Le chasseur empoigna le rat et le tendit à bout de bras par la queue. Pur-Porc se tortillait et se contorsionnait en couinant de rage. L’homme se tamponna le nez de sa main libre et observa le rat qui se débattait.
« Drôlement hargneux, fit le second chasseur. Comment il est sorti ?
— Pas un des nôtres, répondit le premier. C’est un rouge.
— Un rouge ? Qu’est-ce qu’il a de rouge ?
— Un rat rouge, c’est une espèce de rat gris, tu le saurais si t’étais un membre expérimenté de la Guilde comme moi. Ils sont pas du coin. On les trouve dans les plaines. Marrant d’en voir un ici. Très marrant. Te filent entre les pattes, ces sales bestiaux. Mais un drôle de cran.
— T’as le nez qui pisse le sang.
— Ouais. Je me suis plus souvent fait mordre par des rats que t’as mangé de repas chauds. Je les sens plus, dit le premier chasseur d’une voix donnant à penser que le rongeur tournoyant et braillant l’intéressait beaucoup plus que son collègue.
— J’ai eu que de la saucisse froide au dîner.
— Alors voilà. T’es un sacré petit combattant, c’est sûr. Un vrai petit diable, oh oui. Courageux comme tout.

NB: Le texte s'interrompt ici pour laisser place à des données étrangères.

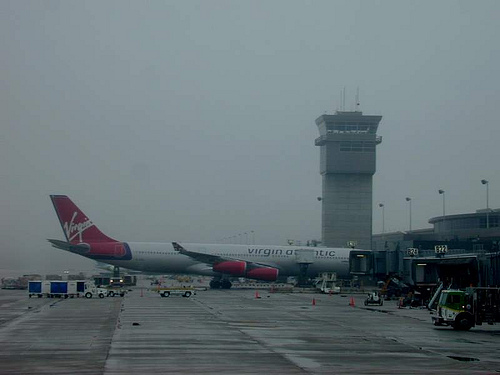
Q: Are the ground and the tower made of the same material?
A: Yes, both the ground and the tower are made of cement.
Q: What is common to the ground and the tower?
A: The material, both the ground and the tower are concrete.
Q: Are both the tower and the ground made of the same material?
A: Yes, both the tower and the ground are made of cement.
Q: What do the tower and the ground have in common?
A: The material, both the tower and the ground are concrete.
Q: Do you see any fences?
A: No, there are no fences.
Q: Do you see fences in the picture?
A: No, there are no fences.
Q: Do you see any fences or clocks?
A: No, there are no fences or clocks.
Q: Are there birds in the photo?
A: No, there are no birds.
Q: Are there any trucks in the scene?
A: Yes, there is a truck.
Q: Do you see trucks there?
A: Yes, there is a truck.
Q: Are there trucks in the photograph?
A: Yes, there is a truck.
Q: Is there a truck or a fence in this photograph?
A: Yes, there is a truck.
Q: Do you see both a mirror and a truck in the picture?
A: No, there is a truck but no mirrors.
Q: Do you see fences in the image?
A: No, there are no fences.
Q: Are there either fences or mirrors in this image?
A: No, there are no fences or mirrors.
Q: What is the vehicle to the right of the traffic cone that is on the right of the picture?
A: The vehicle is a truck.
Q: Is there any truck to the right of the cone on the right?
A: Yes, there is a truck to the right of the traffic cone.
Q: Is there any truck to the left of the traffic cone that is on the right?
A: No, the truck is to the right of the cone.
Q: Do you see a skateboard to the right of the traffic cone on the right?
A: No, there is a truck to the right of the cone.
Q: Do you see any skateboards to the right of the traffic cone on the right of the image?
A: No, there is a truck to the right of the cone.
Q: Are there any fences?
A: No, there are no fences.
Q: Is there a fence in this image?
A: No, there are no fences.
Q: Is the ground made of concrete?
A: Yes, the ground is made of concrete.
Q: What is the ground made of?
A: The ground is made of concrete.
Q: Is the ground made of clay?
A: No, the ground is made of concrete.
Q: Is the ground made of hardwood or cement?
A: The ground is made of cement.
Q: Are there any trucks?
A: Yes, there is a truck.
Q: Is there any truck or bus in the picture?
A: Yes, there is a truck.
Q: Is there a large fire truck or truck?
A: Yes, there is a large truck.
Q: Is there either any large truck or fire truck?
A: Yes, there is a large truck.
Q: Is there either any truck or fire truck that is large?
A: Yes, the truck is large.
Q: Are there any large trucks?
A: Yes, there is a large truck.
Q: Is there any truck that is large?
A: Yes, there is a truck that is large.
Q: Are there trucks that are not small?
A: Yes, there is a large truck.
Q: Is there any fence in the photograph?
A: No, there are no fences.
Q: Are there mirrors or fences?
A: No, there are no fences or mirrors.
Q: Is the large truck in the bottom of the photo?
A: Yes, the truck is in the bottom of the image.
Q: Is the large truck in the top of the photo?
A: No, the truck is in the bottom of the image.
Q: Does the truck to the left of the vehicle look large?
A: Yes, the truck is large.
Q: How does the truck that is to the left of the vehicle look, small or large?
A: The truck is large.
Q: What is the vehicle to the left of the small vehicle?
A: The vehicle is a truck.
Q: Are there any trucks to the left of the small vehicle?
A: Yes, there is a truck to the left of the vehicle.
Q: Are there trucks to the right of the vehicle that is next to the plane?
A: No, the truck is to the left of the vehicle.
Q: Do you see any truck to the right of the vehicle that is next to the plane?
A: No, the truck is to the left of the vehicle.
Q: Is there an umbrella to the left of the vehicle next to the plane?
A: No, there is a truck to the left of the vehicle.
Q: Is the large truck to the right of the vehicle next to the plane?
A: No, the truck is to the left of the vehicle.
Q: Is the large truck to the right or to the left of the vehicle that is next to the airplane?
A: The truck is to the left of the vehicle.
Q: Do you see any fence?
A: No, there are no fences.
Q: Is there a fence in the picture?
A: No, there are no fences.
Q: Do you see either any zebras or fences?
A: No, there are no fences or zebras.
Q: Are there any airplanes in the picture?
A: Yes, there is an airplane.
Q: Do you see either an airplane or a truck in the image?
A: Yes, there is an airplane.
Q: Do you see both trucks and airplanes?
A: Yes, there are both an airplane and a truck.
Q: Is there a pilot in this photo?
A: No, there are no pilots.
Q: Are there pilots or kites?
A: No, there are no pilots or kites.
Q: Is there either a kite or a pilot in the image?
A: No, there are no pilots or kites.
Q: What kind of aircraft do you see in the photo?
A: The aircraft is an airplane.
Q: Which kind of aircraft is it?
A: The aircraft is an airplane.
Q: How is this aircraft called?
A: This is an airplane.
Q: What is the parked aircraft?
A: The aircraft is an airplane.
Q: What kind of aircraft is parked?
A: The aircraft is an airplane.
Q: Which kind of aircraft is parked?
A: The aircraft is an airplane.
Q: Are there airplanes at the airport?
A: Yes, there is an airplane at the airport.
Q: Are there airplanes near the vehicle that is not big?
A: Yes, there is an airplane near the vehicle.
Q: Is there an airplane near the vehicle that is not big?
A: Yes, there is an airplane near the vehicle.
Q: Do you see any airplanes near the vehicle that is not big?
A: Yes, there is an airplane near the vehicle.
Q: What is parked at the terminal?
A: The plane is parked at the terminal.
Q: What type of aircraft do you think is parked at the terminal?
A: The aircraft is an airplane.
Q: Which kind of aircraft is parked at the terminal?
A: The aircraft is an airplane.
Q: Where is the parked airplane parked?
A: The plane is parked at the terminal.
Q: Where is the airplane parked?
A: The plane is parked at the terminal.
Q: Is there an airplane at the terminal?
A: Yes, there is an airplane at the terminal.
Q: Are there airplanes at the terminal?
A: Yes, there is an airplane at the terminal.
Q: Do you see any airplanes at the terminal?
A: Yes, there is an airplane at the terminal.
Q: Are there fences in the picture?
A: No, there are no fences.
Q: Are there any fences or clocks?
A: No, there are no fences or clocks.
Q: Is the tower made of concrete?
A: Yes, the tower is made of concrete.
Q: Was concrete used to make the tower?
A: Yes, the tower is made of concrete.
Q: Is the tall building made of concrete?
A: Yes, the tower is made of concrete.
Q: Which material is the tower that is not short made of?
A: The tower is made of concrete.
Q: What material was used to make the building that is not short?
A: The tower is made of concrete.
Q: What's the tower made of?
A: The tower is made of concrete.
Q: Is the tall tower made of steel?
A: No, the tower is made of cement.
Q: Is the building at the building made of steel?
A: No, the tower is made of concrete.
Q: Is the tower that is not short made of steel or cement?
A: The tower is made of cement.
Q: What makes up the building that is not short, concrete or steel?
A: The tower is made of concrete.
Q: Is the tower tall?
A: Yes, the tower is tall.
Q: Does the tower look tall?
A: Yes, the tower is tall.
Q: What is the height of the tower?
A: The tower is tall.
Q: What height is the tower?
A: The tower is tall.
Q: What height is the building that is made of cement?
A: The tower is tall.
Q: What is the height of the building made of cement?
A: The tower is tall.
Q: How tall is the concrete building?
A: The tower is tall.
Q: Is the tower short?
A: No, the tower is tall.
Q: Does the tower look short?
A: No, the tower is tall.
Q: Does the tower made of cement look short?
A: No, the tower is tall.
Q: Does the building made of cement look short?
A: No, the tower is tall.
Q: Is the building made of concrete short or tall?
A: The tower is tall.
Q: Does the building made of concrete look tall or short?
A: The tower is tall.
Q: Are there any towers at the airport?
A: Yes, there is a tower at the airport.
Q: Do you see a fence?
A: No, there are no fences.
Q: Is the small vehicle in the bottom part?
A: Yes, the vehicle is in the bottom of the image.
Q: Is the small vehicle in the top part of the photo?
A: No, the vehicle is in the bottom of the image.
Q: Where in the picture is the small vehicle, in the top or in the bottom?
A: The vehicle is in the bottom of the image.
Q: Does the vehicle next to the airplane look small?
A: Yes, the vehicle is small.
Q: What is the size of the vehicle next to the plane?
A: The vehicle is small.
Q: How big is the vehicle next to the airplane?
A: The vehicle is small.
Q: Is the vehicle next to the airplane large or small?
A: The vehicle is small.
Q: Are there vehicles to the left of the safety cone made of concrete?
A: Yes, there is a vehicle to the left of the traffic cone.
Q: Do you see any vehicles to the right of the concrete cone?
A: No, the vehicle is to the left of the safety cone.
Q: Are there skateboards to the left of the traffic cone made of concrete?
A: No, there is a vehicle to the left of the cone.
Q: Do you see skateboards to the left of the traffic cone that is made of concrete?
A: No, there is a vehicle to the left of the cone.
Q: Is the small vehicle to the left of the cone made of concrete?
A: Yes, the vehicle is to the left of the safety cone.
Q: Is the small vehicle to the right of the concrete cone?
A: No, the vehicle is to the left of the cone.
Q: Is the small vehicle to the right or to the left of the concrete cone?
A: The vehicle is to the left of the traffic cone.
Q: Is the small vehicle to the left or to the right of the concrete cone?
A: The vehicle is to the left of the traffic cone.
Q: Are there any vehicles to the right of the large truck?
A: Yes, there is a vehicle to the right of the truck.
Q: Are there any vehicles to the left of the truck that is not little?
A: No, the vehicle is to the right of the truck.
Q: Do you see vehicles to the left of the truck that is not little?
A: No, the vehicle is to the right of the truck.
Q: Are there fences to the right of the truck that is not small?
A: No, there is a vehicle to the right of the truck.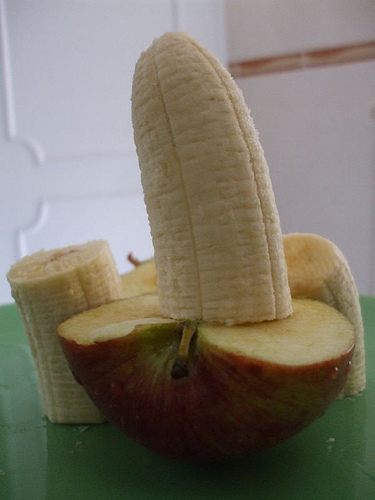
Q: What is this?
A: Fruit.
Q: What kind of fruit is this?
A: Apple and banana.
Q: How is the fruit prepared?
A: Sliced.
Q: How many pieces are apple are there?
A: One.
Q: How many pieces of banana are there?
A: Three.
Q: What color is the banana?
A: White.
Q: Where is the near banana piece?
A: On top of the apple.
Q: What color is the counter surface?
A: Green.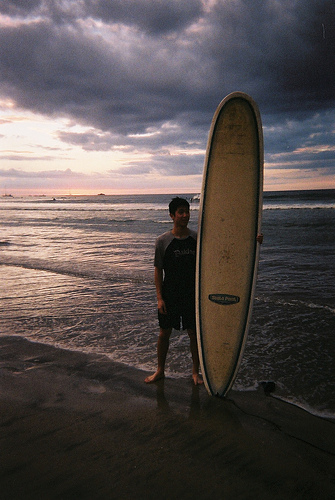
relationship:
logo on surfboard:
[210, 289, 241, 303] [198, 89, 259, 392]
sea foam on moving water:
[15, 308, 286, 390] [2, 185, 334, 415]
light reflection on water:
[0, 261, 97, 317] [1, 193, 331, 349]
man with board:
[152, 191, 205, 392] [194, 88, 265, 397]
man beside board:
[152, 191, 205, 392] [194, 88, 265, 397]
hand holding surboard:
[135, 84, 266, 405] [191, 87, 261, 366]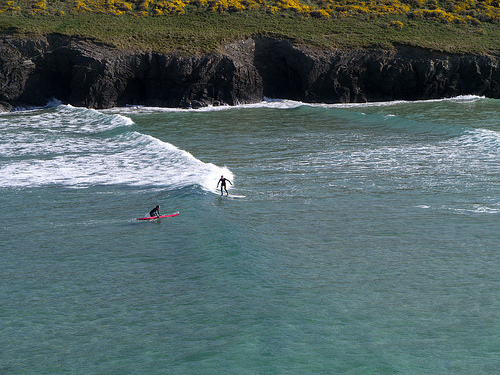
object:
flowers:
[386, 20, 403, 30]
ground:
[0, 0, 499, 57]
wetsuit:
[149, 209, 161, 218]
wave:
[0, 130, 242, 205]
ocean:
[0, 92, 499, 375]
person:
[216, 175, 232, 196]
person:
[150, 205, 161, 219]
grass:
[0, 0, 499, 64]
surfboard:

— C’est gentil de ta part.
— Je parlais au rat, mon pote. » Le chasseur poussa Keith du bout de sa chaussure. « Attache-moi ces deux-là quelque part, d’accord ? On va les laisser dans une des autres caves pour l’instant. Une cave avec une porte solide. Et aussi une serrure solide. Sans trappes bien commodes. Et tu me refiles la clé.
— C’est la fille du maire, objecta le second chasseur. Les maires peuvent se fâcher tout rouges quand il s’agit de leurs filles.
— Alors il fera ce qu’on lui dira, d’accord ?
— Tu vas pas écraser ce rat un bon coup ?
— Quoi ? Un combattant comme ça ? Tu rigoles ? C’est des idées pareilles qui te feront rester assistant toute ta vie. J’en ai une bien meilleure. Combien y en a dans la cage spéciale ? »
Maurice vit le second chasseur aller examiner une des autres cages du mur d’en face.
« N’en reste plus que deux. Ils ont mangé les quatre autres, signala-t-il. Reste plus que la peau. Nettoyée net.